也是因此才起了叫家长到念头,希望许崇能够从中劝阻的念头。
只是结果出乎意料,许崇对此也是打死都不答应安楠去道歉的态度,李娜再次吃了闭门羹。
那次李娜找她,安楠其实是想道歉的,只是那句话怎么也说不出口。
手上拿着的矿泉水很冷,水珠沾湿了指尖,滴在桌子上。
安楠低着头,看着桌上那滴水。
或许在她的心底,认为只要道了歉,那就是承认了她父亲的罪行,才会如此抗拒吧。
感知到她的低落,许崇宽大的手落在她的头上,有些暖。
安楠抬头,对上老人略微浑浊的眼,耳边是他郑重的话。
“你没做错,我们不用道歉。以后外公一直都会在你身边陪着你。”
安楠的眼底也渐渐模糊,变得浑浊。
“对不起。”声音很小,小到许崇没有听清。
对不起,她不能道歉。
如果连她都不相信了,那世界上就没人相信她爸爸了。
是的,即便六岁那年,安楠亲眼看到他们一同躺在血泊之中,她依旧不相信,她的爸爸会杀了妈妈。
以前她们明明是那么相爱。
*
九月十日中秋,一中虽是重点高中,但安楠她们现在才只有高一,在学习这方面管的自然没有高三那么严,因此假期照旧。
“阿薇,快过来。”
安楠刚进院,刘静文半个身子出现在窗边,视线落在正对着窗,站在几米外的安楠身上,朝她招手。
头顶的阳光有些刺眼,和里头的人一样,让她炫目。
安楠迈步进了屋,放下书包后,就进了厨房,外公许崇不在里头只有她外婆一个人。
“外……”
“嗯?”,刘静文不解的抬头看了她。
安楠抿起了嘴,心头轻轻的跳着,接着手头的动作敛下了眉,故作自然道:“爸怎么不在。

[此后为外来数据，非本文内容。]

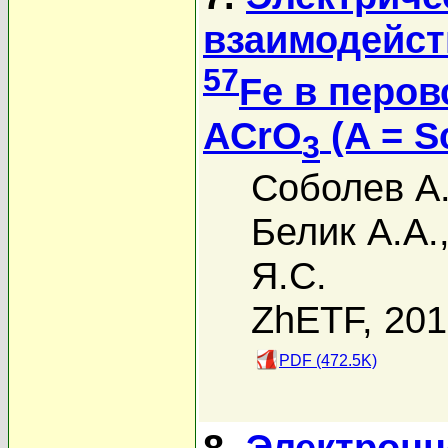
взаимодейст
57
Fe в перо
ACrO
(A = Sc
3
Соболев А.
Белик А.А.
Я.С.
ZhETF, 20
PDF (472.5K)
8.
Электронн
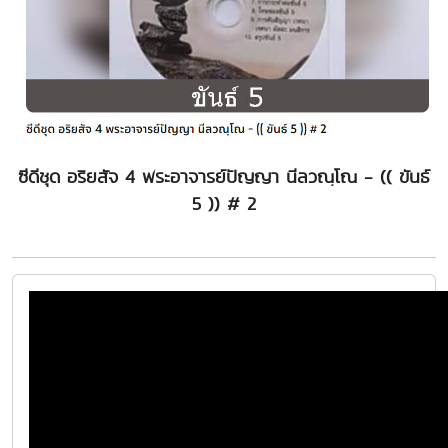
ซีดีชุด อริยสัจ 4 พระอาจารย์ปัญญา นีลวณฺโณ - (( ขันธ์
5 )) # 2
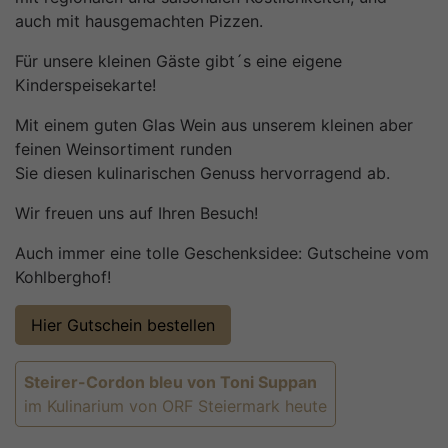
auch mit hausgemachten Pizzen.
Für unsere kleinen Gäste gibt´s eine eigene
Kinderspeisekarte!
Mit einem guten Glas Wein aus unserem kleinen aber
feinen Weinsortiment runden
Sie diesen kulinarischen Genuss hervorragend ab.
Wir freuen uns auf Ihren Besuch!
Auch immer eine tolle Geschenksidee: Gutscheine vom
Kohlberghof!
Hier Gutschein bestellen
Steirer-Cordon bleu von Toni Suppan
im Kulinarium von ORF Steiermark heute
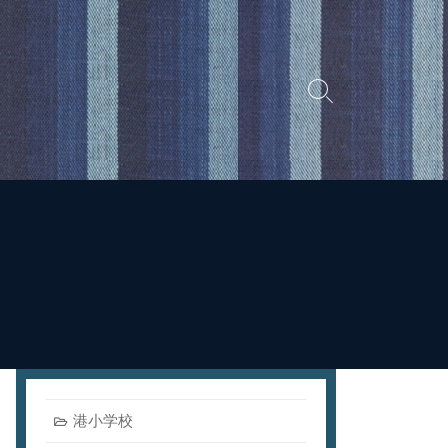
検
索
切
り
替
え
港小学校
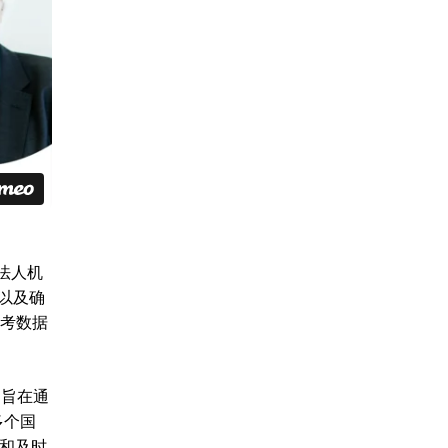
的法人机
以及确
参考数据
l 旨在通
多个国
靠和及时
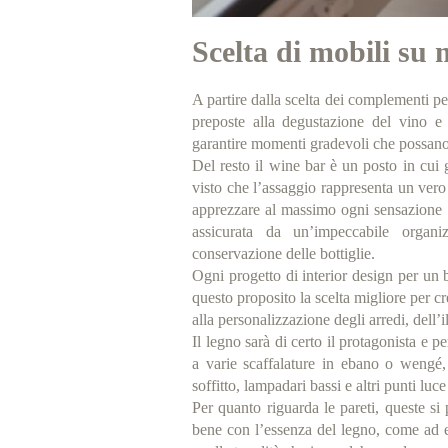
Scelta di mobili su 
A partire dalla scelta dei complementi pe
preposte alla degustazione del vino e 
garantire momenti gradevoli che possano s
Del resto il wine bar è un posto in cui g
visto che l’assaggio rappresenta un vero 
apprezzare al massimo ogni sensazione p
assicurata da un’impeccabile organiz
conservazione delle bottiglie.
Ogni progetto di interior design per un 
questo proposito la scelta migliore per cr
alla personalizzazione degli arredi, dell’
Il legno sarà di certo il protagonista e
a varie scaffalature in ebano o wengé, 
soffitto, lampadari bassi e altri punti luce
Per quanto riguarda le pareti, queste si
bene con l’essenza del legno, come ad e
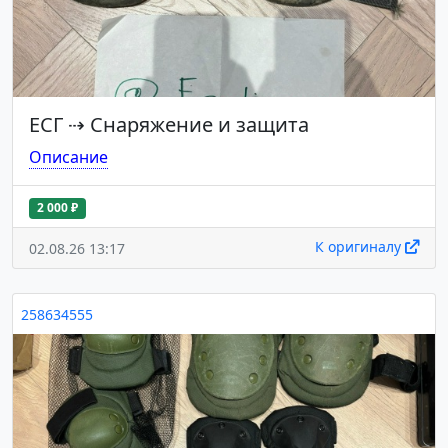
ЕСГ
⇢
Снаряжение и защита
Описание
2 000 ₽
К оригиналу
02.08.26 13:17
258634555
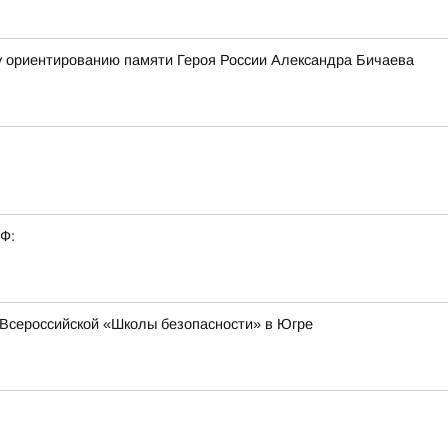
у ориентированию памяти Героя России Александра Бичаева
РФ:
Всероссийской «Школы безопасности» в Югре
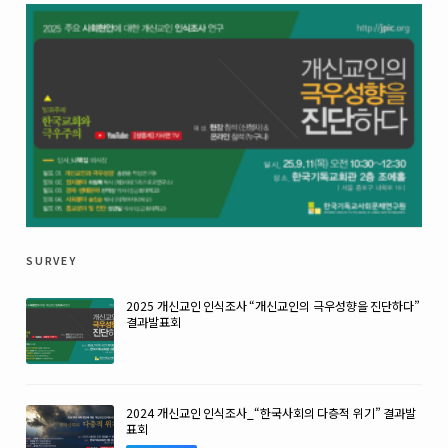
survey
2025 개신교인 인식조사 “개신교인의 극우성향을 진단하다”
결과발표회
2024 개신교인 인식조사_“한국사회의 다층적 위기” 결과발
표회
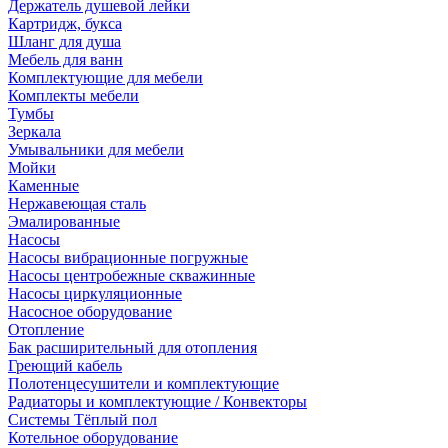
Держатель душевой лейки
Картридж, букса
Шланг для душа
Мебель для ванн
Комплектующие для мебели
Комплекты мебели
Тумбы
Зеркала
Умывальники для мебели
Мойки
Каменные
Нержавеющая сталь
Эмалированные
Насосы
Насосы вибрационные погружные
Насосы центробежные скважинные
Насосы циркуляционные
Насосное оборудование
Отопление
Бак расширительный для отопления
Греющий кабель
Полотенцесушители и комплектующие
Радиаторы и комплектующие / Конвекторы
Системы Тёплый пол
Котельное оборудование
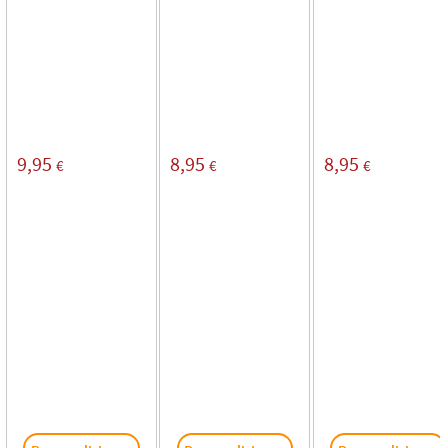
9,95
8,95
8,95
€
€
€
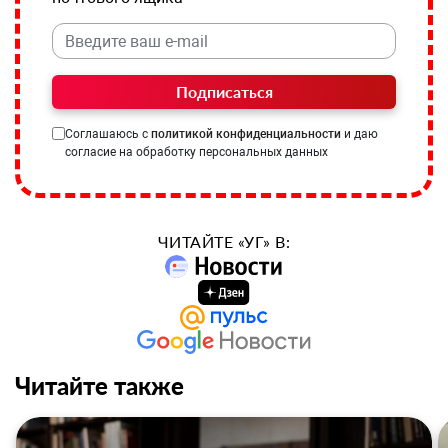
Подписаться
Соглашаюсь с
политикой конфиденциальности
и даю
согласие на обработку персональных данных
ЧИТАЙТЕ «УГ» В:
Читайте также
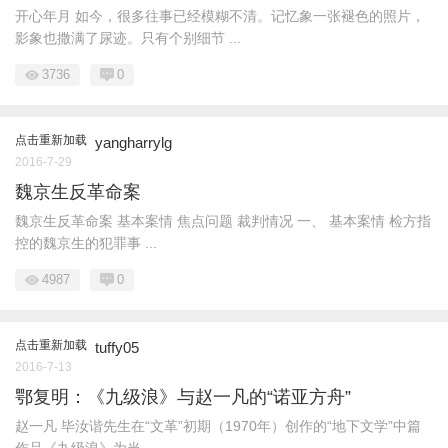
开心年月 如今，很多往事已经模糊不清。记忆象一张褪色的照片，
影象也撒满了尿迹。只有个别细节 ...
3736
0
点击重新加载
yangharrylg
2016-7-29
魏京生反革命案
魏京生反革命案 基本案情 焦点问题 裁判情况 一、 基本案情 检方指
控的魏京生的犯罪事 ...
4987
0
点击重新加载
tuffy05
2016-7-13
鄂复明：《九级浪》与赵一凡的“诺亚方舟”
赵一凡 毕汝谐先生在“文革”初期（1970年）创作的“地下文学”中篇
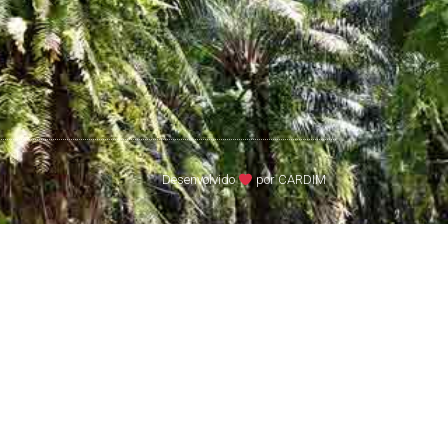
Desenvolvido
por CARDIM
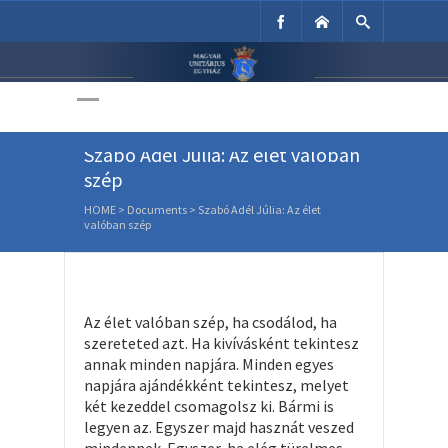
Unitárius Egyház
Weboldala
Szabó Adél Júlia: Az élet valóban
szép
HOME
>
Documents
>
Szabó Adél Júlia: Az élet
valóban szép
Az élet valóban szép, ha csodálod, ha
szereteted azt. Ha kivívásként tekintesz
annak minden napjára. Minden egyes
napjára ajándékként tekintesz, melyet
két kezeddel csomagolsz ki. Bármi is
legyen az. Egyszer majd hasznát veszed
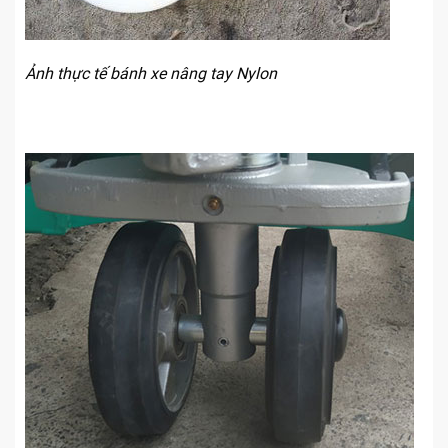
Ảnh thực tế bánh xe nâng tay Nylon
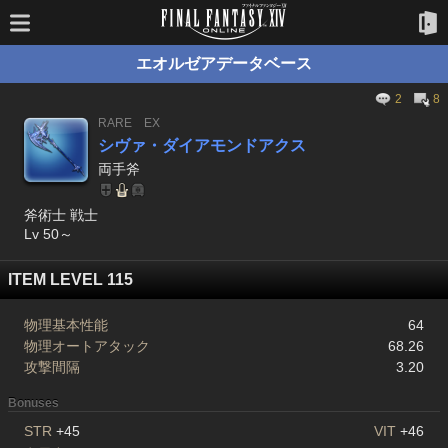
エオルゼアデータベース
2
8
RARE
EX
シヴァ・ダイアモンドアクス
両手斧
斧術士 戦士
Lv 50～
ITEM LEVEL 115
物理基本性能
64
物理オートアタック
68.26
攻撃間隔
3.20
Bonuses
STR
+45
VIT
+46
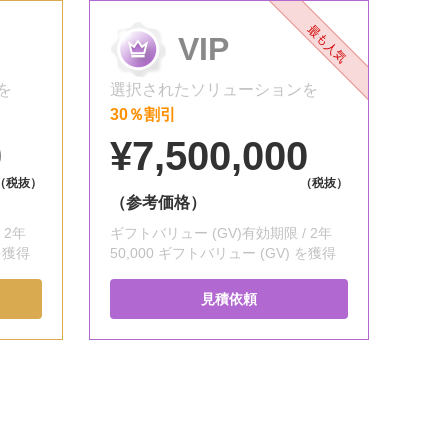
最も人気
ド
VIP
を
選択されたソリューションを
30％割引
0
¥7,500,000
（税抜）
（税抜）
（参考価格）
 2年
ギフトバリュー (GV)有効期限 / 2年
 を獲得
50,000 ギフトバリュー (GV) を獲得
見積依頼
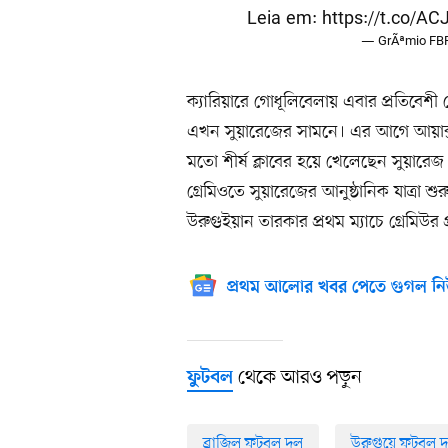
Leia em:
https://t.co/A
— GrÃªmio FB
ক্যারিয়ারে গোধূলিবেলায় এবার প্রতিবেশী দে
এখন সুয়ারেজের সামনে। এর আগে আয়াক্স
মতো শীর্ষ ক্লাবের হয়ে খেলেছেন সুয়ারেজ
গ্রেমিওতে সুয়ারেজের আনুষ্ঠানিক যাত্রা শ
উরুগুইয়ান তারকার প্রথম ম্যাচে গ্রেমিউর 
প্রথম আলোর খবর পেতে গুগল নি
থেকে আরও পড়ুন
ফুটবল
ব্রাজিল ফুটবল দল
উরুগুয়ে ফুটবল 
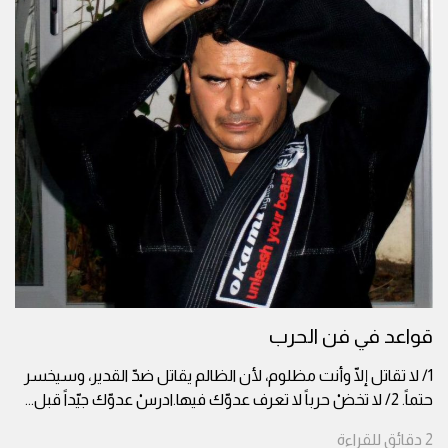
قواعد في فن الحرب
1/ لا تقاتل إلّا وأنت مظلوم، لأن الظالم يقاتل ضدّ القدير، وسيخسر
حتماً. 2/ لا تخضْ حرباً لا تعرف عدوّك فيها.ادرسْ عدوّك جيّداً قبل
...
2
دقائق
للقراءة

”
刘静文没起疑,笑着回道:“他去买菜了,我给你做了几个芙蓉馅的,你洗好手尝尝。”
安楠看着桌上做好的糕点,点头轻应。
“嗯。”
她知道刘静文喜甜,对月饼也很是喜欢。
为此还特意去学了一手,每到中秋节的时候便会自己动手做来吃。
安楠记得她小的时候是吃过的,在她的记忆力,她外婆做的月饼很甜,很甜,能甜化人心。
安楠心里隐隐有几分期待,洗了手,从盘里拿了个精致的月饼,小心的咬了一口,和记忆里的味道一样。
果然很甜,甜到掉牙。
安楠笑着朝刘静文夸道:“很好吃。”
后者面上的多了笑意,“妈就知道你喜欢吃这个,喜欢就都吃点,管够。”
安楠低头轻应,把手头的月饼吃完后,却是没在吃,自然的走到水槽边洗手。
“我和你一起。”
刘文静脸上满是笑容,笑着答:“好。”
安楠悄然挤到她身边,从案板上接过模具,帮衬着她一起做。
这是安楠第一次动手干这些,所有的步骤做起来都很是生疏,好在最后勉勉强强也算做出了几个。
虽然样子大多都不好看,只有最后那几个勉强还算端正,却也做了不少。
放在桌安左边的全是安楠做的,全都是蛋黄馅的,样子虽丑,但胜在皮薄馅足。
安楠尝过,味道也还算可以。
九月的天还很热,明天才是中秋节,安楠怕放在外面容易坏掉。
于是拿了保险袋,小心的把那几个模样好的一个个平放进去,最后卓一装进冰箱冷藏。